To begin 2018, the George Adams Gallery will mount an exhibition of early paintings by Elmer Bischoff (1916-1991), tracing his development from the mid-1940s, to the years preceding his transition to figurative painting in 1952. In line with the rapid evolution of the art scene in post-war San Francisco, Bischoff’s evolution from surrealist imagery and biomorphic abstraction to the heavy, gestural abstraction reflects the various influences and personalities shaping the Bay Area artistic identity. Crucially, these years, 1946-50, align with Bischoff’s first stint teaching at California School of Fine Arts and further reinforce the major influence the school and its community had on the painting in the region.
As with many of his colleagues, Bischoff served in WWII and returned to art and teaching at CSFA in ’46; among those on staff at the time were David Park, Hassel Smith and Clyfford Still. Artists in the region had been moving away from the European-style cubist mode that was prevalent, particularly in reaction to recent paintings by Pollock and Rothko, which used primitive and surreal abstract imagery. Bischoff embraced this new approach to painting, incorporating his interest in metaphysical thought and ancient art. While the first of these paintings in late ’46 are airy and brushy in the vein of Matta or Gorky, over the first half of ’47 this ethereal quality was quickly discarded in favor of a more grounded, geometrically abstract style. Titles such as Objects Above and Below Horizon and Rococo Figures portend the paintings by his students of a decade later, with their banalities: ‘things’ and ‘objects’ set in incoherent spaces. Bischoff’s progression from ornate to geometric over the course of ‘47 possibility relates to the outsized influence of Clyfford Still at the time—both in personality and the radical nature of his painting. Despite many of his colleagues echoing his call to reject ‘surrealist theology’ and, more generally, establishing rules in painting, friction existed between Still and his colleagues, and their conflicting ideologies are apparent in their paintings.

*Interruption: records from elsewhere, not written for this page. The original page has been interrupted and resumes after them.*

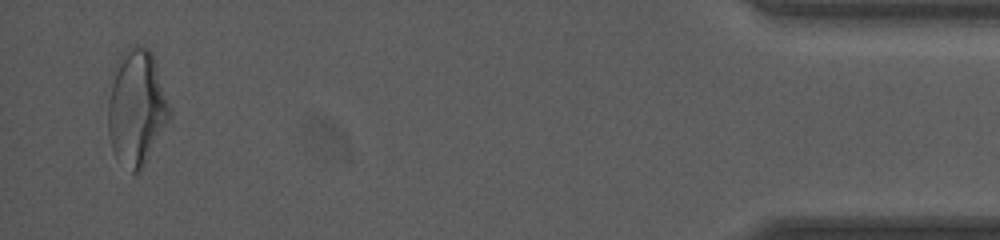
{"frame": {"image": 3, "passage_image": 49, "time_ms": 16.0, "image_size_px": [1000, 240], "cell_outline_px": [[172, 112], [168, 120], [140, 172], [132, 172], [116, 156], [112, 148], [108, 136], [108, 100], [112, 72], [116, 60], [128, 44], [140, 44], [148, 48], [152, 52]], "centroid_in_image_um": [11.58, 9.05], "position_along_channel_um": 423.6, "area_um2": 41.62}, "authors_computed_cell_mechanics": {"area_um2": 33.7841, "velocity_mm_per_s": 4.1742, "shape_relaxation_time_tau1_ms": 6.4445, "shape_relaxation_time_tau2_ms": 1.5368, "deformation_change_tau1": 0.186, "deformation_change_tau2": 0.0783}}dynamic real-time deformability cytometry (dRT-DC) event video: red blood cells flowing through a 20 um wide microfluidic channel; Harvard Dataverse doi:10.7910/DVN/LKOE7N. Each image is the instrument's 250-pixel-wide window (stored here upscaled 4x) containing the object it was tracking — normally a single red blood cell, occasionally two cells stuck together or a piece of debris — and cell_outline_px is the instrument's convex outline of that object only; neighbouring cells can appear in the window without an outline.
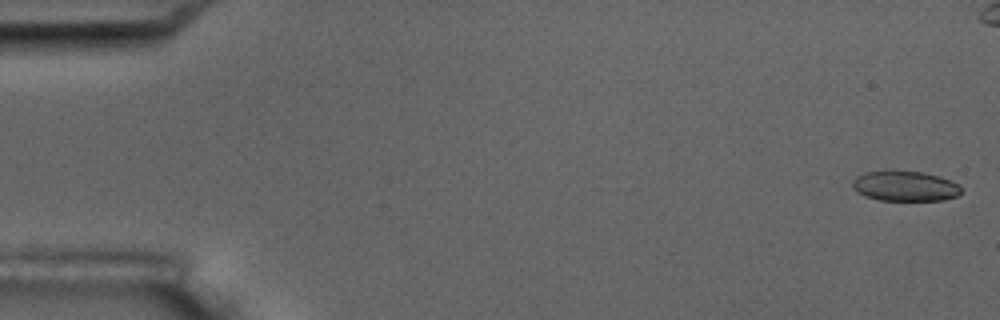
{"species": "common noctule bat (a hibernating species)", "species_latin": "Nyctalus noctula", "temperature_condition": "room temperature", "stored_images_in_passage": 5, "camera_frame_rate_fps": 3000, "um_per_image_px": 0.085, "animal": {"sex": "male", "body_mass_g": 17.5, "forearm_length_mm": 52.3}, "frame": {"image": 1, "passage_image": 1, "time_ms": 0.0, "image_size_px": [1000, 320], "cell_outline_px": [[960, 196], [944, 200], [880, 200], [864, 196], [856, 192], [852, 188], [852, 180], [856, 176], [864, 172], [888, 168], [892, 168], [924, 172], [960, 184]], "centroid_in_image_um": [76.86, 15.78], "position_along_channel_um": 8.1, "area_um2": 19.83}}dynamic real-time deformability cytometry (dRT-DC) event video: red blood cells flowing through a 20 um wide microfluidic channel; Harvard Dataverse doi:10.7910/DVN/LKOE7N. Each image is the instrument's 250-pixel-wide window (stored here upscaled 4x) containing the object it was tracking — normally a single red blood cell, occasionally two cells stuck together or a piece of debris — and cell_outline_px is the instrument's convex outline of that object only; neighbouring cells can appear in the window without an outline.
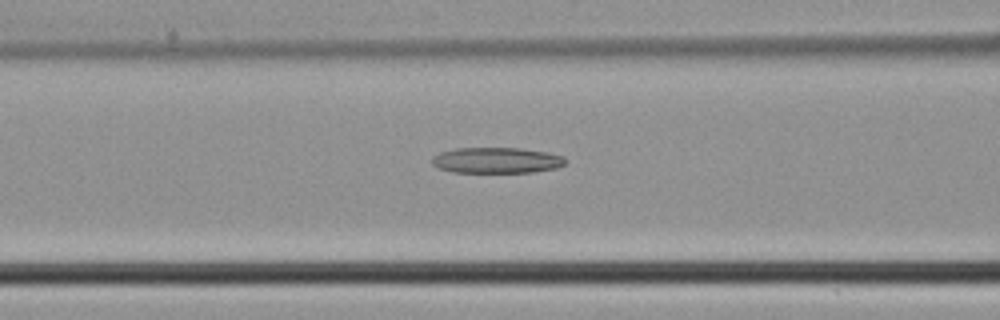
{"species": "common noctule bat (a hibernating species)", "species_latin": "Nyctalus noctula", "temperature_condition": "cold", "stored_images_in_passage": 28, "camera_frame_rate_fps": 3000, "um_per_image_px": 0.085, "animal": {"sex": "male", "body_mass_g": 21.5, "forearm_length_mm": 52.0}, "frame": {"image": 1, "passage_image": 9, "time_ms": 2.667, "image_size_px": [1000, 320], "cell_outline_px": [[568, 160], [564, 164], [556, 168], [532, 172], [452, 172], [436, 168], [432, 164], [432, 156], [440, 152], [456, 148], [520, 148], [548, 152], [564, 156]], "centroid_in_image_um": [42.2, 13.62], "position_along_channel_um": 124.4, "area_um2": 20.23}}
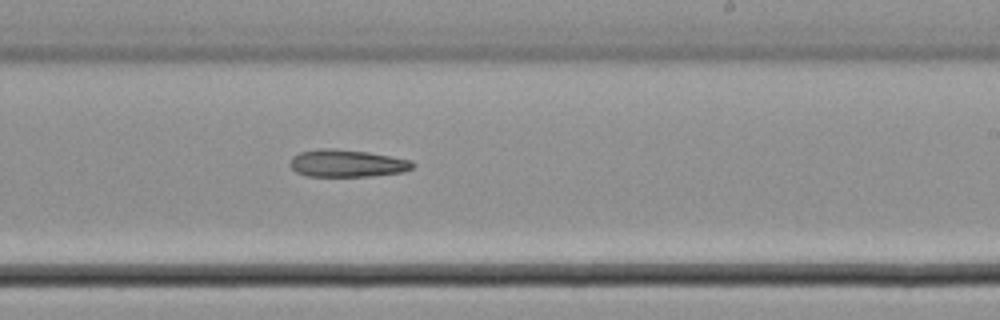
{"frame": {"image": 2, "passage_image": 18, "time_ms": 5.667, "image_size_px": [1000, 320], "cell_outline_px": [[416, 164], [412, 168], [404, 172], [372, 176], [304, 176], [296, 172], [288, 164], [292, 156], [300, 152], [320, 148], [332, 148], [368, 152], [412, 160]], "centroid_in_image_um": [29.48, 13.88], "position_along_channel_um": 259.5, "area_um2": 19.77}}
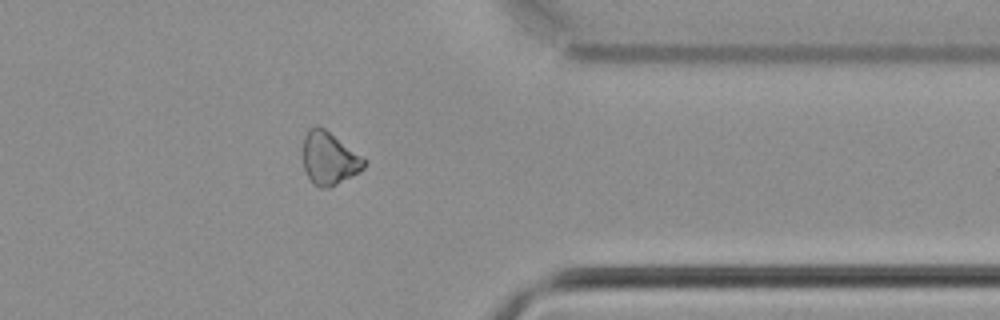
{"frame": {"image": 3, "passage_image": 27, "time_ms": 8.667, "image_size_px": [1000, 320], "cell_outline_px": [[364, 168], [360, 172], [328, 188], [320, 188], [312, 184], [304, 168], [300, 156], [300, 152], [304, 136], [308, 128], [316, 124], [324, 128], [364, 156]], "centroid_in_image_um": [27.92, 13.43], "position_along_channel_um": 383.5, "area_um2": 19.42}}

Around this time, Bischoff began working closely with Park, Smith and Richard Diebenkorn, a former student of Park’s. Their camaraderie and democratic approach to painting was at odds with Still’s cult of personality and is evident in their stylistic similarities and shared vocabularies. Their paint became thicker, freer, more gestural and less structured, eschewing the figurative aspect in favor of blocks of color and calligraphic lines. In Object with Black (1948), Bischoff had reached a synthesis of the automatism of surrealism, the heavy, ugly paintwork of Still and the new lyrical gesture he was developing along with his contemporaries. By the fall of ’48, a headline-making exhibition of these new paintings by Bischoff, Park and Smith was lauded in ArtNews as “the most complete release from restraints of all kinds” and reflected Bischoff’s own preference to ‘work with abundance.’
Ironically, for all the radical appearance of the work, within a matter of years it had become a dominant mode of painting in San Francisco, perhaps pushing its progenitors back towards figuration, on Park’s lead. Yet for all the shock of the shift in subject, very little changed in the actual style of painting that was called ‘Bay Area Figurative.’ In many respects it was a natural, albeit dramatic, resolution to the competing interests and motivations of the time.